Carmelo Anthony and Amare Stoudemire get most of the headlines in New York, for contrasting reasons, but the Knicks' greatest advantage in the playoffs will be their ability to stretch the Celtics' defense around the perimeter. The Knicks essentially start just one big man, with either Tyson Chandler or Stoudemire working inside, while the remainder of their offense is predicated on driving to the basket to set up outside three point attempts. From a sheer matchup point of view, the Celtics have enough guard and small forward depth to stick with the Knicks, but it is the quality of that depth that becomes the issue. Anthony would be the primary focus, and would likely draw the attention of Paul Pierce, while J.R. Smith coming from the bench would attract the interest of Avery Bradley.
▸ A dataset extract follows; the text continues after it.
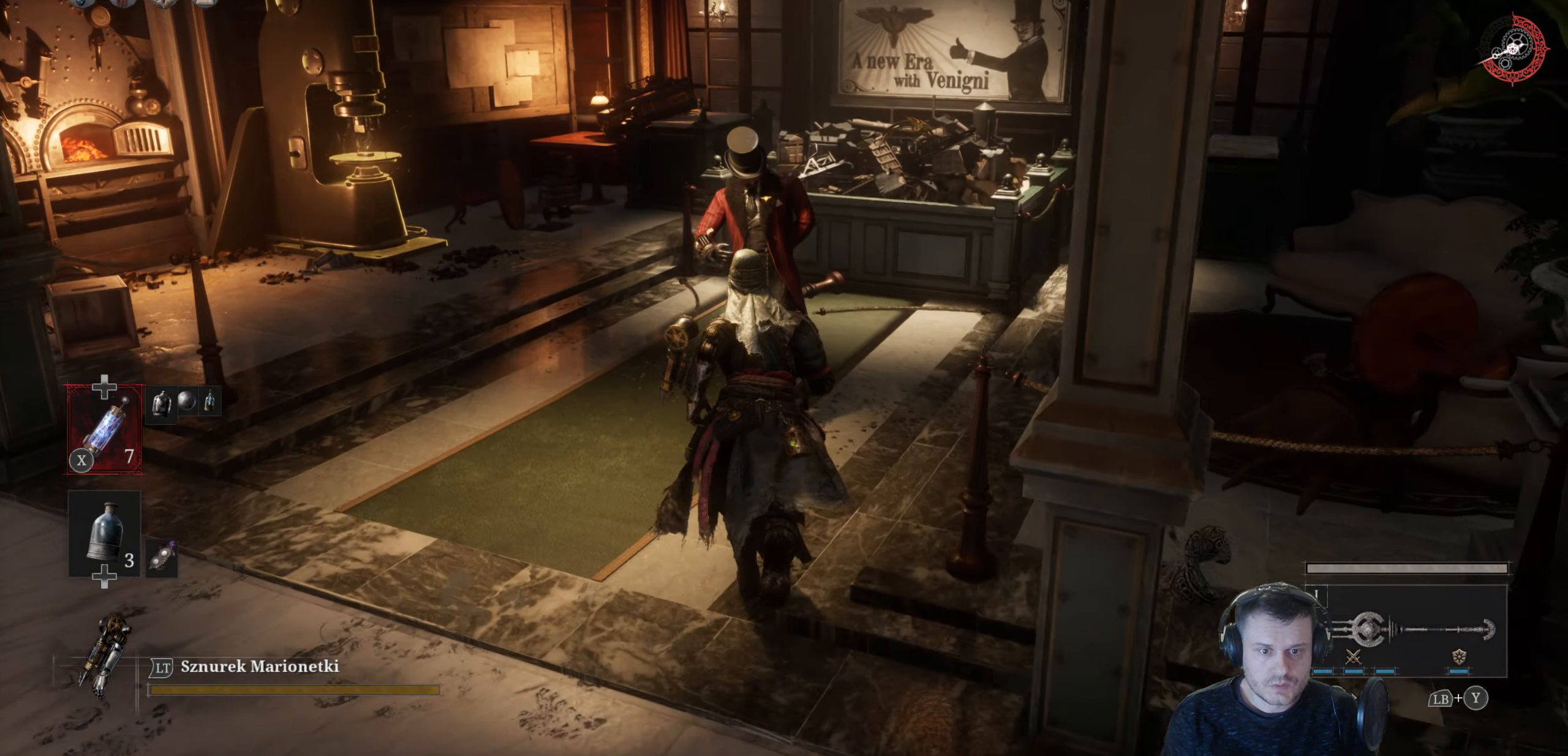
{"buttons": [], "left_stick": "center", "right_stick": "center", "events": [[167, "B", "up"], [300, "A", "down"], [367, "left_stick", "center"], [450, "A", "up"]]}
Smith and Anthony are the team's two primary scoring threats, but Jason Kidd and Steve Novak are pinpoint outside shooters, while Raymond Felton and Iman Shumpert have the potential to crack open defenses in multiple ways from the perimeter. On the interior, Kevin Garnett and Sullinger would need to match the physicality of Chandler and Stoudemire, something that would be incredibly difficult for the Boston duo.
The Indiana Pacers don't have the stars or experience of the Heat and Knicks, but they are arguably the most balanced team in the East. Crucially, the Pacers rank first in rebounds per game, with 45.8, primarily because of center Roy Hibbert, small forward Paul George and power forward David West all averaging over seven rebounds per game. Hibbert, George and West's ability to power their way past defenders would cause major matchup problems for the Celtics' interior defense. Add in the expected return of Danny Granger, who has missed all of this season through injury, and the Pacers would have too much size and athleticism for the Celtics to cope. The Celtics' defensive strength isn't about fighting back teams who want to overpower them, their defensive strength is about intelligence. Matching up to the Pacers' brute force isn't something they would be able to do. That interior power would force double teams and negate the defensive ability of Bradley and Lee on the perimeter. It would also make life more difficult for Barbosa when he is driving to the basket on the opposing end.
Even though they competed fearlessly against the Miami Heat last year, the Celtics' best opportunity to beat the Pacers would come from their huge championship advantage and post-season experience. The Pacers don't have the same track record of winning in recent years that this Celtics team has learned from.